On 12/4/13 11:59 PM, Mark Miller wrote:
The
        position Tom and I take is that, aside from -0.0, JS ===
        guarantees full observational equivalence, i.e., for any
        program containing the fragment

        if (x === y) {
        .... x ....
        }

        if all or any or all of the mentions of x in the body were
        changed to y, the meaning of the program would not change.
        (Also, given the usual simplifying assumptions about renaming,
        non-shadowing, and alpha equivalence.)

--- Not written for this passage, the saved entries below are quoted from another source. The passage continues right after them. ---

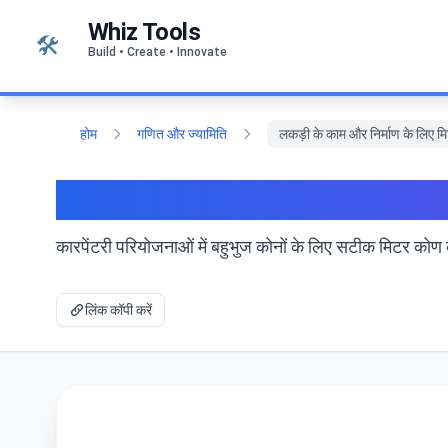
सामग्री पर जाएं
Whiz Tools
🛠️
Build • Create • Innovate
होम
गणित और ज्यामिति
लकड़ी के काम और निर्माण के लिए 
लकड़ी के काम और निर्माण के 
कारपेंटरी परियोजनाओं में बहुभुज कोनों के लिए सटीक मिटर कोण क
लिंक कॉपी करें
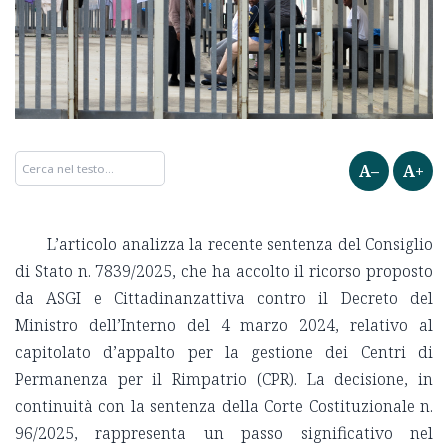
A–
A+
L’articolo analizza la recente sentenza del Consiglio
di Stato n. 7839/2025, che ha accolto il ricorso proposto
da ASGI e Cittadinanzattiva contro il Decreto del
Ministro dell’Interno del 4 marzo 2024, relativo al
capitolato d’appalto per la gestione dei Centri di
Permanenza per il Rimpatrio (CPR). La decisione, in
continuità con la sentenza della Corte Costituzionale n.
96/2025, rappresenta un passo significativo nel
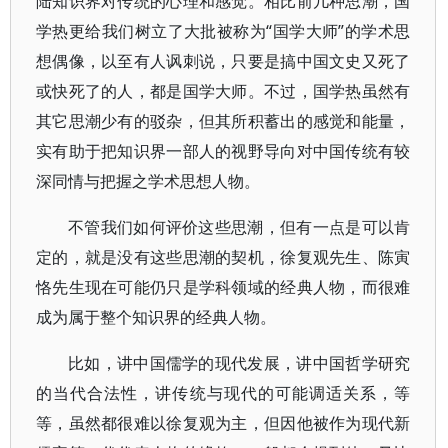
陆知识界对传统的心理和感觉。相比前几种思潮，国
学热更给我们树立了大批被称为“国学大师”的学术思
想偶像，以至有人讽刺说，只要是搞中国文史又死了
或快死了的人，都是国学大师。不过，国学热虽然有
其它思潮少有的驳杂，但其所积蓄出的感觉和能量，
实有助于把知识界一部人的视野导向对中国传统有较
深同情与把握之学术思想人物。
不管我们如何评价这些思潮，但有一点是可以肯
定的，就是没有这些思潮的契机，徐复观先生、陈寅
恪先生现在可能仍只是学科领域的经典人物，而很难
成为属于整个知识界的经典人物。
比如，讲中国儒学的现代发展，讲中国哲学研究
的当代合法性，讲传统与现代的可能调适关系，等
等，虽然都很难以徐复观为主，但因他被作为现代新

        If the guarantees your === would provide is weaker than that,
        what are its guarantees, and why do you believe those to be
        sufficient?

I have a further thought on this position:
Your position is stronger than Java's! In fact, Java's reference equality == provides pretty much the guarantees that I was proposing, namely interchangeability in the intersection / conjunction of the interfaces:

interface Master { void master(); void general(); }
interface Slave  { void slave(); void general(); }
class Implementation implements Master, Slave { ... }
class Use {
    void mediate(Master m, Slave s) {
        if (m == s) {
m.master(); // interface/contract conforming use
            s.slave();                     // dito
            ((Slave)m).slave();        // m.slave() is a type error
            ((Master)s).master();    // s.master() is a type error
            m.general();                // here m and s are exchangeable
            s.general();                 // dito
        }
    }

    void invoke(Implementation imp) {
        mediate(imp, imp);
    }
}

With contracts, we could not fix up the type error `m.slave' using a cast.
At least, I see a way to do it, but I don't think it should be done with contracts.